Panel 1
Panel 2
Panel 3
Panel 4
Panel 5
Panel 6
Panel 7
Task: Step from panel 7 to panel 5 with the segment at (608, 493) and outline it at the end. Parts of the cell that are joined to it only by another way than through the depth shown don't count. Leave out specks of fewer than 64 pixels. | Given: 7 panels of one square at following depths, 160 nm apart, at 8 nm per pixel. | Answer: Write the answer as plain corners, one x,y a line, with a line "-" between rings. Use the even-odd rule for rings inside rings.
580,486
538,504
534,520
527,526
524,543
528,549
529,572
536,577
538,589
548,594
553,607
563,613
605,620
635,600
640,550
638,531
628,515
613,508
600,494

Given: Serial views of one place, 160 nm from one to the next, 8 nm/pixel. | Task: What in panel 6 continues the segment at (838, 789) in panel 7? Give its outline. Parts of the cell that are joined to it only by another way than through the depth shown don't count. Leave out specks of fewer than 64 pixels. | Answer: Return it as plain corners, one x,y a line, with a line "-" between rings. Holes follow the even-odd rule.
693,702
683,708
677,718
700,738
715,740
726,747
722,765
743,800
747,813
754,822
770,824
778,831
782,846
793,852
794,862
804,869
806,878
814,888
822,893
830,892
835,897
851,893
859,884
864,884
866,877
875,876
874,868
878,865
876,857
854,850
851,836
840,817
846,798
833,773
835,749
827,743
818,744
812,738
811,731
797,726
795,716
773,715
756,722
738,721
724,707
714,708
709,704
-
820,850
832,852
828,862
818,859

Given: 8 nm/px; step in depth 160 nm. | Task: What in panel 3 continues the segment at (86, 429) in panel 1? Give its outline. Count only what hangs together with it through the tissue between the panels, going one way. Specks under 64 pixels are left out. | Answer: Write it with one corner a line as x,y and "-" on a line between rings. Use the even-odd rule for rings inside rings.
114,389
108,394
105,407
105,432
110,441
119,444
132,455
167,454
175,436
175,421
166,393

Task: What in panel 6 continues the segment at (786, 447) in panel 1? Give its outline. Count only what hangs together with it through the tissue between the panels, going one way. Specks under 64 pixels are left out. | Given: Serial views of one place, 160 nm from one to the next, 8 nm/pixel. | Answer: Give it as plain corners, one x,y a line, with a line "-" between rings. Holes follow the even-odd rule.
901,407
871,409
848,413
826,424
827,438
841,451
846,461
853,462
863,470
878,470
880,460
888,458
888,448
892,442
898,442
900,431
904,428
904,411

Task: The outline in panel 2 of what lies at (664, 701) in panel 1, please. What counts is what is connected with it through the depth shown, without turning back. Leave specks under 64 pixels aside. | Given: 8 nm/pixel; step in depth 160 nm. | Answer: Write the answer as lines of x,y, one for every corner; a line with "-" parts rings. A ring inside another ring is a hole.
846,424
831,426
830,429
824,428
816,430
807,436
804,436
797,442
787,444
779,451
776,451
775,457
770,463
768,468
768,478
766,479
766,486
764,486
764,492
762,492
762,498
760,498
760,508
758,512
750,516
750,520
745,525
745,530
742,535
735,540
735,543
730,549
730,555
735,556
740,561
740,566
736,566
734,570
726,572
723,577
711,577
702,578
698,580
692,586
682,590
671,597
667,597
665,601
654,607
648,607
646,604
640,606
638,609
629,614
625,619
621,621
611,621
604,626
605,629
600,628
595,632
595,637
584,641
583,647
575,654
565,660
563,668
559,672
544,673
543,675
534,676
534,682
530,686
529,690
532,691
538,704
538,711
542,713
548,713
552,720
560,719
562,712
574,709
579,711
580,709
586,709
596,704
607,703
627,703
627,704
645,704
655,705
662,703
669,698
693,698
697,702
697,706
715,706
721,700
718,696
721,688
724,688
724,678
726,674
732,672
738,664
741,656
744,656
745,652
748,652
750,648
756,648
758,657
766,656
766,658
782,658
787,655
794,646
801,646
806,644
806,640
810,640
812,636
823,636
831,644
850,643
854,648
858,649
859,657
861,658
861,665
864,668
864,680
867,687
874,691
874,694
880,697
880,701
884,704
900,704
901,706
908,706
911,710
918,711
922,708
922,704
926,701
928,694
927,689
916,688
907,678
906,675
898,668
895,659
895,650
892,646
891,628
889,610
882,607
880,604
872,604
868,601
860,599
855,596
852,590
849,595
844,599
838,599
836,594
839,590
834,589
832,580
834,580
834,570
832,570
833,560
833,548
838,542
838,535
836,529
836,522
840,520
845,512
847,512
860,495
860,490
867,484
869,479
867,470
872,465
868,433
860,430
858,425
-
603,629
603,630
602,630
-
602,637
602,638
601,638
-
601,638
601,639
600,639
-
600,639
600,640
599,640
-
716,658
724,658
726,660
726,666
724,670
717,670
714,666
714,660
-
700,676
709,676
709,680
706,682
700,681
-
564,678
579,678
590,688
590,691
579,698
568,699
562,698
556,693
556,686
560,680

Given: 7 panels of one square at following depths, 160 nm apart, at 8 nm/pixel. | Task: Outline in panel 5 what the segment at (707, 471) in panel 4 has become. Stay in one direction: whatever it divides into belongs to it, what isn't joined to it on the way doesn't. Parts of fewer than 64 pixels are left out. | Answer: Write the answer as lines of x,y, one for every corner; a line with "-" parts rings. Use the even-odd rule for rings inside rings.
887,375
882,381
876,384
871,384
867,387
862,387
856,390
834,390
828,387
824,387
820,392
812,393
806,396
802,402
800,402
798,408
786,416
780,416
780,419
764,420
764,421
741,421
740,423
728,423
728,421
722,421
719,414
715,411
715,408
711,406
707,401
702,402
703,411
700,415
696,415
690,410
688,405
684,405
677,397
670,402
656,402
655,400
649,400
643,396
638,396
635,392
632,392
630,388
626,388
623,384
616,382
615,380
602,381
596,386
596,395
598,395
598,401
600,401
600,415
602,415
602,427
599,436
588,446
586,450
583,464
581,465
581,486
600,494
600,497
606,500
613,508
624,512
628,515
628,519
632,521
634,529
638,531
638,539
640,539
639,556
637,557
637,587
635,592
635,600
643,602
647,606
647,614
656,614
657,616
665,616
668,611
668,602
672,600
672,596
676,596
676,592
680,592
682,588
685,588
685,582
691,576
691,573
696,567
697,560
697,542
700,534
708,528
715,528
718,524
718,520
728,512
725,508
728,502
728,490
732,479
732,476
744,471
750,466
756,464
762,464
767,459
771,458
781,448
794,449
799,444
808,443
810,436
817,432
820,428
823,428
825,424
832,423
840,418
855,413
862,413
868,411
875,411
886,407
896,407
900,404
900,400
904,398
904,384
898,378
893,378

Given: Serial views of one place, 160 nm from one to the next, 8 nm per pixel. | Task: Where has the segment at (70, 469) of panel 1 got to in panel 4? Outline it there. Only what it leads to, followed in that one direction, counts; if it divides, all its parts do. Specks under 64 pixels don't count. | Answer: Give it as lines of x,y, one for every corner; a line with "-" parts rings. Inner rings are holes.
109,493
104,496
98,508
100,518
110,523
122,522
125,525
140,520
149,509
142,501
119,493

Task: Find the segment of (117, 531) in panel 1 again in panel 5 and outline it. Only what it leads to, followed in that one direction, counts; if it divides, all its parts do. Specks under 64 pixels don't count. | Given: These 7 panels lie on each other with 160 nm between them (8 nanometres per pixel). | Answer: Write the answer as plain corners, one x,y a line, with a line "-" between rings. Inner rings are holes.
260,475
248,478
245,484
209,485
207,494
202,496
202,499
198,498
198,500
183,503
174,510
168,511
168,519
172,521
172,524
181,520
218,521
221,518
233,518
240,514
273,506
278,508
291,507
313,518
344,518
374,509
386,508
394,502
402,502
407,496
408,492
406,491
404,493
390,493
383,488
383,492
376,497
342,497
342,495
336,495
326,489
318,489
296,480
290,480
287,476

* * *

#### WORK INSTRUCTIONS:
For this exercise, restate every record word for word.

#### ANSWER AREA:
Panel 1
Panel 2
Panel 3
Panel 4
Panel 5
Panel 6
Panel 7
Task: Step from panel 7 to panel 5 with the segment at (608, 493) and outline it at the end. Parts of the cell that are joined to it only by another way than through the depth shown don't count. Leave out specks of fewer than 64 pixels. | Given: 7 panels of one square at following depths, 160 nm apart, at 8 nm per pixel. | Answer: Write the answer as plain corners, one x,y a line, with a line "-" between rings. Use the even-odd rule for rings inside rings.
580,486
538,504
534,520
527,526
524,543
528,549
529,572
536,577
538,589
548,594
553,607
563,613
605,620
635,600
640,550
638,531
628,515
613,508
600,494

Given: Serial views of one place, 160 nm from one to the next, 8 nm/pixel. | Task: What in panel 6 continues the segment at (838, 789) in panel 7? Give its outline. Parts of the cell that are joined to it only by another way than through the depth shown don't count. Leave out specks of fewer than 64 pixels. | Answer: Return it as plain corners, one x,y a line, with a line "-" between rings. Holes follow the even-odd rule.
693,702
683,708
677,718
700,738
715,740
726,747
722,765
743,800
747,813
754,822
770,824
778,831
782,846
793,852
794,862
804,869
806,878
814,888
822,893
830,892
835,897
851,893
859,884
864,884
866,877
875,876
874,868
878,865
876,857
854,850
851,836
840,817
846,798
833,773
835,749
827,743
818,744
812,738
811,731
797,726
795,716
773,715
756,722
738,721
724,707
714,708
709,704
-
820,850
832,852
828,862
818,859

Given: 8 nm/px; step in depth 160 nm. | Task: What in panel 3 continues the segment at (86, 429) in panel 1? Give its outline. Count only what hangs together with it through the tissue between the panels, going one way. Specks under 64 pixels are left out. | Answer: Write it with one corner a line as x,y and "-" on a line between rings. Use the even-odd rule for rings inside rings.
114,389
108,394
105,407
105,432
110,441
119,444
132,455
167,454
175,436
175,421
166,393

Task: What in panel 6 continues the segment at (786, 447) in panel 1? Give its outline. Count only what hangs together with it through the tissue between the panels, going one way. Specks under 64 pixels are left out. | Given: Serial views of one place, 160 nm from one to the next, 8 nm/pixel. | Answer: Give it as plain corners, one x,y a line, with a line "-" between rings. Holes follow the even-odd rule.
901,407
871,409
848,413
826,424
827,438
841,451
846,461
853,462
863,470
878,470
880,460
888,458
888,448
892,442
898,442
900,431
904,428
904,411

Task: The outline in panel 2 of what lies at (664, 701) in panel 1, please. What counts is what is connected with it through the depth shown, without turning back. Leave specks under 64 pixels aside. | Given: 8 nm/pixel; step in depth 160 nm. | Answer: Write the answer as lines of x,y, one for every corner; a line with "-" parts rings. A ring inside another ring is a hole.
846,424
831,426
830,429
824,428
816,430
807,436
804,436
797,442
787,444
779,451
776,451
775,457
770,463
768,468
768,478
766,479
766,486
764,486
764,492
762,492
762,498
760,498
760,508
758,512
750,516
750,520
745,525
745,530
742,535
735,540
735,543
730,549
730,555
735,556
740,561
740,566
736,566
734,570
726,572
723,577
711,577
702,578
698,580
692,586
682,590
671,597
667,597
665,601
654,607
648,607
646,604
640,606
638,609
629,614
625,619
621,621
611,621
604,626
605,629
600,628
595,632
595,637
584,641
583,647
575,654
565,660
563,668
559,672
544,673
543,675
534,676
534,682
530,686
529,690
532,691
538,704
538,711
542,713
548,713
552,720
560,719
562,712
574,709
579,711
580,709
586,709
596,704
607,703
627,703
627,704
645,704
655,705
662,703
669,698
693,698
697,702
697,706
715,706
721,700
718,696
721,688
724,688
724,678
726,674
732,672
738,664
741,656
744,656
745,652
748,652
750,648
756,648
758,657
766,656
766,658
782,658
787,655
794,646
801,646
806,644
806,640
810,640
812,636
823,636
831,644
850,643
854,648
858,649
859,657
861,658
861,665
864,668
864,680
867,687
874,691
874,694
880,697
880,701
884,704
900,704
901,706
908,706
911,710
918,711
922,708
922,704
926,701
928,694
927,689
916,688
907,678
906,675
898,668
895,659
895,650
892,646
891,628
889,610
882,607
880,604
872,604
868,601
860,599
855,596
852,590
849,595
844,599
838,599
836,594
839,590
834,589
832,580
834,580
834,570
832,570
833,560
833,548
838,542
838,535
836,529
836,522
840,520
845,512
847,512
860,495
860,490
867,484
869,479
867,470
872,465
868,433
860,430
858,425
-
603,629
603,630
602,630
-
602,637
602,638
601,638
-
601,638
601,639
600,639
-
600,639
600,640
599,640
-
716,658
724,658
726,660
726,666
724,670
717,670
714,666
714,660
-
700,676
709,676
709,680
706,682
700,681
-
564,678
579,678
590,688
590,691
579,698
568,699
562,698
556,693
556,686
560,680

Given: 7 panels of one square at following depths, 160 nm apart, at 8 nm/pixel. | Task: Outline in panel 5 what the segment at (707, 471) in panel 4 has become. Stay in one direction: whatever it divides into belongs to it, what isn't joined to it on the way doesn't. Parts of fewer than 64 pixels are left out. | Answer: Write the answer as lines of x,y, one for every corner; a line with "-" parts rings. Use the even-odd rule for rings inside rings.
887,375
882,381
876,384
871,384
867,387
862,387
856,390
834,390
828,387
824,387
820,392
812,393
806,396
802,402
800,402
798,408
786,416
780,416
780,419
764,420
764,421
741,421
740,423
728,423
728,421
722,421
719,414
715,411
715,408
711,406
707,401
702,402
703,411
700,415
696,415
690,410
688,405
684,405
677,397
670,402
656,402
655,400
649,400
643,396
638,396
635,392
632,392
630,388
626,388
623,384
616,382
615,380
602,381
596,386
596,395
598,395
598,401
600,401
600,415
602,415
602,427
599,436
588,446
586,450
583,464
581,465
581,486
600,494
600,497
606,500
613,508
624,512
628,515
628,519
632,521
634,529
638,531
638,539
640,539
639,556
637,557
637,587
635,592
635,600
643,602
647,606
647,614
656,614
657,616
665,616
668,611
668,602
672,600
672,596
676,596
676,592
680,592
682,588
685,588
685,582
691,576
691,573
696,567
697,560
697,542
700,534
708,528
715,528
718,524
718,520
728,512
725,508
728,502
728,490
732,479
732,476
744,471
750,466
756,464
762,464
767,459
771,458
781,448
794,449
799,444
808,443
810,436
817,432
820,428
823,428
825,424
832,423
840,418
855,413
862,413
868,411
875,411
886,407
896,407
900,404
900,400
904,398
904,384
898,378
893,378

Given: Serial views of one place, 160 nm from one to the next, 8 nm per pixel. | Task: Where has the segment at (70, 469) of panel 1 got to in panel 4? Outline it there. Only what it leads to, followed in that one direction, counts; if it divides, all its parts do. Specks under 64 pixels don't count. | Answer: Give it as lines of x,y, one for every corner; a line with "-" parts rings. Inner rings are holes.
109,493
104,496
98,508
100,518
110,523
122,522
125,525
140,520
149,509
142,501
119,493

Task: Find the segment of (117, 531) in panel 1 again in panel 5 and outline it. Only what it leads to, followed in that one direction, counts; if it divides, all its parts do. Specks under 64 pixels don't count. | Given: These 7 panels lie on each other with 160 nm between them (8 nanometres per pixel). | Answer: Write the answer as plain corners, one x,y a line, with a line "-" between rings. Inner rings are holes.
260,475
248,478
245,484
209,485
207,494
202,496
202,499
198,498
198,500
183,503
174,510
168,511
168,519
172,521
172,524
181,520
218,521
221,518
233,518
240,514
273,506
278,508
291,507
313,518
344,518
374,509
386,508
394,502
402,502
407,496
408,492
406,491
404,493
390,493
383,488
383,492
376,497
342,497
342,495
336,495
326,489
318,489
296,480
290,480
287,476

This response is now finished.